How much is too much? The answer to this apparently simple question is very complicated: as complicated as the number of ingredients used in skin care. Also, for a good answer, you may have to go to numbers that are much smaller than a percent (1%) and go to parts per million.
In the best of cases more is likely to be a waste of money. You are throwing away the money you spent on the active by trying to add more. For example, if you add more ascorbic acid to a serum than will possibly dissolve (as determined by the laws of nature and how water interacts with ascorbic acid) the rest will become sediment at the bottom of the tube.
Figure 1. More is just a waste of money (example: epidermal growth factor, amino acids)
In other cases, the excess of, let’s say copper, will be toxic to your skin and some cell processes will be disrupted.
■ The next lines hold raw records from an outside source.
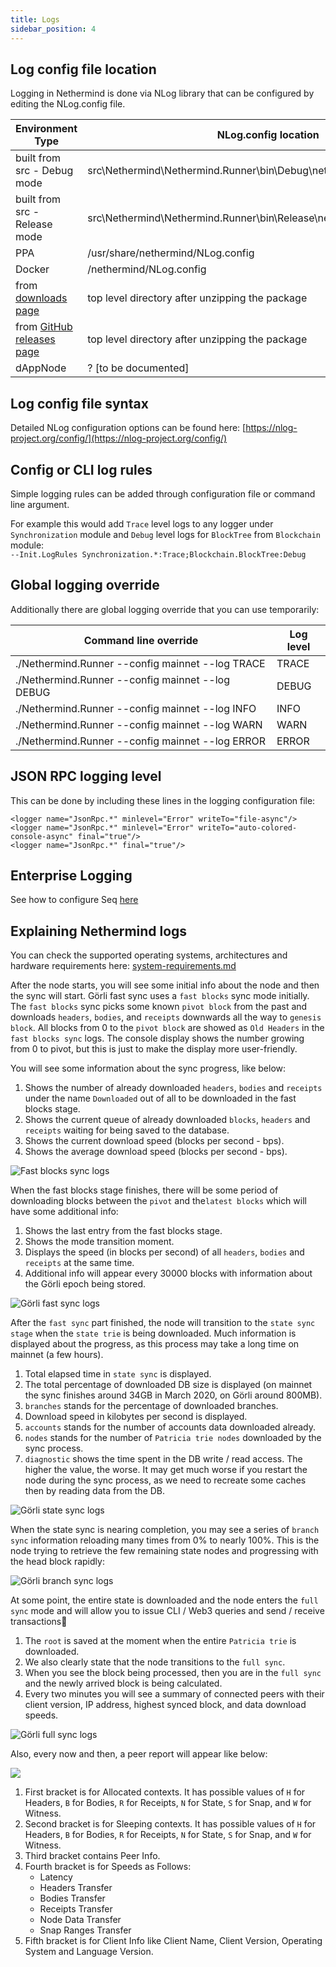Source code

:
 ```yaml
---
title: Logs
sidebar_position: 4
---
```


## Log config file location

Logging in Nethermind is done via NLog library that can be configured by editing the NLog.config file.

| Environment Type                                                                  | NLog.config location                                                   |
|-----------------------------------------------------------------------------------|------------------------------------------------------------------------|
| built from src - Debug mode                                                       | src\Nethermind\Nethermind.Runner\bin\Debug\netcoreapp3.1\NLog.config   |
| built from src - Release mode                                                     | src\Nethermind\Nethermind.Runner\bin\Release\netcoreapp3.1\NLog.config |
| PPA                                                                               | /usr/share/nethermind/NLog.config                                      |
| Docker                                                                            | /nethermind/NLog.config                                                |
| from [downloads page](https://downloads.nethermind.io)                            | top level directory after unzipping the package                        |
| from [GitHub releases page](https://github.com/NethermindEth/nethermind/releases) | top level directory after unzipping the package                        |
| dAppNode                                                                          | ? \[to be documented]                                                  |

## Log config file syntax

Detailed NLog configuration options can be found
here: [https://nlog-project.org/config/](https://nlog-project.org/config/)

## Config or CLI log rules

Simple logging rules can be added through configuration file or command line argument.

For example this would add `Trace` level logs to any logger under `Synchronization` module and `Debug` level logs
for `BlockTree` from `Blockchain` module:\
`--Init.LogRules Synchronization.*:Trace;Blockchain.BlockTree:Debug`

## Global logging override

Additionally there are global logging override that you can use temporarily:

| Command line override                            | Log level |
|--------------------------------------------------|-----------|
| ./Nethermind.Runner --config mainnet --log TRACE | TRACE     |
| ./Nethermind.Runner --config mainnet --log DEBUG | DEBUG     |
| ./Nethermind.Runner --config mainnet --log INFO  | INFO      |
| ./Nethermind.Runner --config mainnet --log WARN  | WARN      |
| ./Nethermind.Runner --config mainnet --log ERROR | ERROR     |

## JSON RPC logging level

This can be done by including these lines in the logging configuration file:

```
<logger name="JsonRpc.*" minlevel="Error" writeTo="file-async"/>
<logger name="JsonRpc.*" minlevel="Error" writeTo="auto-colored-console-async" final="true"/>
<logger name="JsonRpc.*" final="true"/>
```

## Enterprise Logging

See how to configure Seq [here](https://docs.nethermind.io/nethermind/enterprise/seq)

## Explaining Nethermind logs

You can check the supported operating systems, architectures and hardware requirements
here: [system-requirements.md](../get-started/system-requirements.md)

After the node starts, you will see some initial info about the node and then the sync will start. Görli fast sync uses
a `fast blocks` sync mode initially. The `fast blocks` sync picks some known `pivot block` from the past and
downloads `headers`, `bodies`, and `receipts` downwards all the way to `genesis block`. All blocks from 0 to
the `pivot block` are showed as `Old Headers` in the `fast blocks sync` logs. The console display shows the number
growing from 0 to pivot, but this is just to make the display more user-friendly.

You will see some information about the sync progress, like below:

1. Shows the number of already downloaded `headers`, `bodies` and `receipts` under the name `Downloaded` out of all to
   be downloaded in the fast blocks stage.
2. Shows the current queue of already downloaded `blocks`, `headers` and `receipts` waiting for being saved to the
   database.
3. Shows the current download speed (blocks per second - bps).
4. Shows the average download speed (blocks per second - bps).

![Fast blocks sync logs](/img/getting\_started\_log\_0.png)

When the fast blocks stage finishes, there will be some period of downloading blocks between the `pivot` and
the`latest blocks` which will have some additional info:

1. Shows the last entry from the fast blocks stage.
2. Shows the mode transition moment.
3. Displays the speed (in blocks per second) of all `headers`, `bodies` and `receipts` at the same time.
4. Additional info will appear every 30000 blocks with information about the Görli epoch being stored.

![Görli fast sync logs](/img/getting\_started\_7.png)

After the `fast sync` part finished, the node will transition to the `state sync stage` when the `state trie` is being
downloaded. Much information is displayed about the progress, as this process may take a long time on mainnet (a few
hours).

1. Total elapsed time in `state sync` is displayed.
2. The total percentage of downloaded DB size is displayed (on mainnet the sync finishes around 34GB in March 2020, on
   Görli around 800MB).
3. `branches` stands for the percentage of downloaded branches.
4. Download speed in kilobytes per second is displayed.
5. `accounts` stands for the number of accounts data downloaded already.
6. `nodes` stands for the number of `Patricia trie nodes` downloaded by the sync process.
7. `diagnostic` shows the time spent in the DB write / read access. The higher the value, the worse. It may get much
   worse if you restart the node during the sync process, as we need to recreate some caches then by reading data from
   the DB.

![Görli state sync logs](/img/getting\_started\_8.png)

When the state sync is nearing completion, you may see a series of `branch sync` information reloading many times from
0% to nearly 100%. This is the node trying to retrieve the few remaining state nodes and progressing with the head block
rapidly:

![Görli branch sync logs](/img/getting\_started\_26.png)

At some point, the entire state is downloaded and the node enters the `full sync` mode and will allow you to issue CLI /
Web3 queries and send / receive transactions🥳

1. The `root` is saved at the moment when the entire `Patricia trie` is downloaded.
2. We also clearly state that the node transitions to the `full sync`.
3. When you see the block being processed, then you are in the `full sync` and the newly arrived block is being
   calculated.
4. Every two minutes you will see a summary of connected peers with their client version, IP address, highest synced
   block, and data download speeds.

![Görli full sync logs](/img/getting\_started\_9.png)

Also, every now and then, a peer report will appear like below:

![](</img/Screenshot2022-08-10205144.png>)

1. First bracket is for Allocated contexts. It has possible values of `H` for Headers, `B` for Bodies, `R` for
   Receipts, `N` for State, `S` for Snap, and `W` for Witness.
2. Second bracket is for Sleeping contexts. It has possible values of `H` for Headers, `B` for Bodies, `R` for
   Receipts, `N` for State, `S` for Snap, and `W` for Witness.
3. Third bracket contains Peer Info.
4. Fourth bracket is for Speeds as Follows:
    * Latency
    * Headers Transfer
    * Bodies Transfer
    * Receipts Transfer
    * Node Data Transfer
    * Snap Ranges Transfer
5. Fifth bracket is for Client Info like Client Name, Client Version, Operating System and Language Version.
Your cells will become sick and then die. The visible effect on your skin will be more wrinkles, or a change in color, or a loss of fat, etc.
Figure 2. More is a VERY BAD idea. Example: copper, copper peptides, ascorbic acid.
We need to respect the actives. Just as they can benefit your skin, some of them may be deleterious at higher concentrations. If an active works through a receptor, the cells may decide to make less of that receptor to compensate for too much active coming in. This is what happens in diabetes, when too much sugar leads to resistance to the hormone insulin.